* [Tarefas a realizar]
[1] No texto sobre Pedro Redol e o Mosteiro da Batalha, em que área concluiu Pedro Redol a licenciatura?
[2] Prossiga o texto sobre Pedro Redol e o Mosteiro da Batalha a partir da última frase apresentada.

* [Excerto da página]

· · · · · · ·

Histórias | Capítulo I Região de Leiria

Pedro Redol, Mosteiro da Batalha

Antes de chegarmos ao encontro de Pedro Redol, o sentimento que nos assola é o do enorme privilégio que deverá ser, o de poder trabalhar num lugar como este. O Mosteiro da Batalha está imerso numa mística difícil de explicar por palavras, tal é a força com que a sua magnitude visualmente nos esmaga. Por mais adjetivos que pudéssemos usar para caracterizar a sua beleza, o esforço ficaria sempre aquém desse exercício e a própria pertinência de o fazer se tornaria assim moribunda por se antever um resultado sempre artificial e sem fidedignidade. É por essa razão que tendemos a um silêncio quase cerimonial quando estamos diante dele, silêncio que se viria a quebrar por completo durante o encontro com Pedro, Curador do Museu, e um conversador inveterado. 

Pedro nasceu em Tomar, mas com pouco mais de 1 ano de idade acabaria por mudar-se para o Porto em consequência da profissão do pai enquanto militar. Contudo, dois anos depois mudar-se-iam novamente, desta feita para Coimbra, lugar onde Pedro viveu até terminar a sua licenciatura em História de Arte. A sua rebeldia assumida fez com que não se revisse num sistema educativo à época ainda tão autoritário e conservador, onde via a sua liberdade de pensamento ser de alguma forma espartilhada, e isso faria com que se fosse afastando da ideia de continuar na academia. Finda a sua licenciatura, teve a oportunidade de iniciar um estágio em Conservação de bens arqueológicos e etnográficos em Conímbriga, e foi no término desse estágio que surgiu pela primeira vez a possibilidade de trabalhar no Mosteiro da Batalha, onde ficaria durante dois anos enquanto Coordenador do curso de Restauro de Monumentos de pedra. Em 1987 fala-nos de uma Batalha brutalmente diferente da que conhecemos hoje, onde escasseavam espaços de lazer, e onde os acessos eram ainda de alguma forma rudimentares, o que fez com que esse primeiro encontro não se tornasse uma história de amor à primeira vista.

· · · · · · ·

* [Material fornecido]

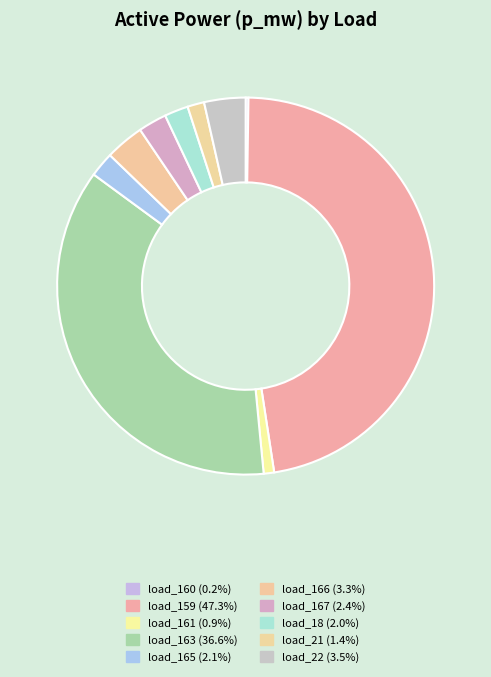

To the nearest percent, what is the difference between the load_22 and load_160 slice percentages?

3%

· · · · · · ·

* [Respostas por item]
[1] Em História de Arte.

[2]
Apesar de essa primeira experiência na Batalha não ter sido de todo perfeita, foi durante esse período que conheceu alguém que marcaria para sempre o seu percurso, tive a sorte de trabalhar com uma pessoa extraordinária que já não é viva, que foi o Mestre Alfredo Ribeiro, que foi como o meu pai no trabalho, e que foi aquela pessoa que fez com que eu gostasse muito do Mosteiro, e que depois tivesse dificuldade em me ir embora daqui. Após esses dois anos surgiu-lhe a oportunidade de trabalhar enquanto professor assistente de História de Arte Medieval, no Instituto de História de Arte da Universidade de Coimbra, e apesar de ser algo que queria muito, acabou por recusar. Na sua ótica o meio académico é bastante corporativo e burocrático, envolve pouca proximidade em relação ao objeto de estudo e oferece pouco tempo que possa ser dedicado à investigação, uma das suas grandes paixões. Acabaria assim por ficar na Batalha por um período de 12 anos, até que uma nova oportunidade o levaria para junto do grande monumento da sua infância, o Convento de Cristo. Embora existisse essa ligação umbilical, alinhada com as memórias de infância dos muitos passeios que o avô por lá fazia com ele e o seu irmão, rapidamente percebeu que gostava mesmo era de trabalhar na Batalha, e aí regressou. Pelo caminho ainda voltaria a Coimbra, enquanto Diretor do Museu Machado de Castro, mas essa, tal como as outras experiências, só foram tornando mais evidente o quanto queria de facto ficar na Batalha, onde continua ainda hoje como Curador do Mosteiro, 34 anos depois. 

Em vários momentos poderia ter decidido viver noutro lugar, inclusive em Lisboa, por onde também passou, mas a Região Centro viria a falar sempre mais alto. Inicialmente viveu mesmo na Batalha junto ao Museu, depois em Ourém e, mais recentemente, mudou-se para Leiria. Para Pedro existem algumas razões lógicas que podem explicar o seu fascínio pela Batalha, o Mosteiro da Batalha é o grande monumento gótico português e foi a grande escola de todas as artes no século XV, claro que isso também teve a sua importância no desenho do meu percurso porque eu especializei-me nos vitrais do século XV e XVI de que temos restos consideráveis aqui no Mosteiro que não existem noutros sítios, portanto isso já era uma razão importante. Mas como acontece na maioria das vezes, as razões mais fortes são sempre aquelas que inferem no nosso bem estar, e percebemos que são essas que verdadeiramente o impedem de residir noutra morada. Viver no Centro, além de obviamente possível, é benéfico e favorável. Aqui, além de ter criado uma família de amigos, tenho tempo para estar com eles. Tenho tempo para passear com o meu cão, tempo para explorar lugares incríveis como a Serra de Aire por exemplo e claro, esta costa fantástica.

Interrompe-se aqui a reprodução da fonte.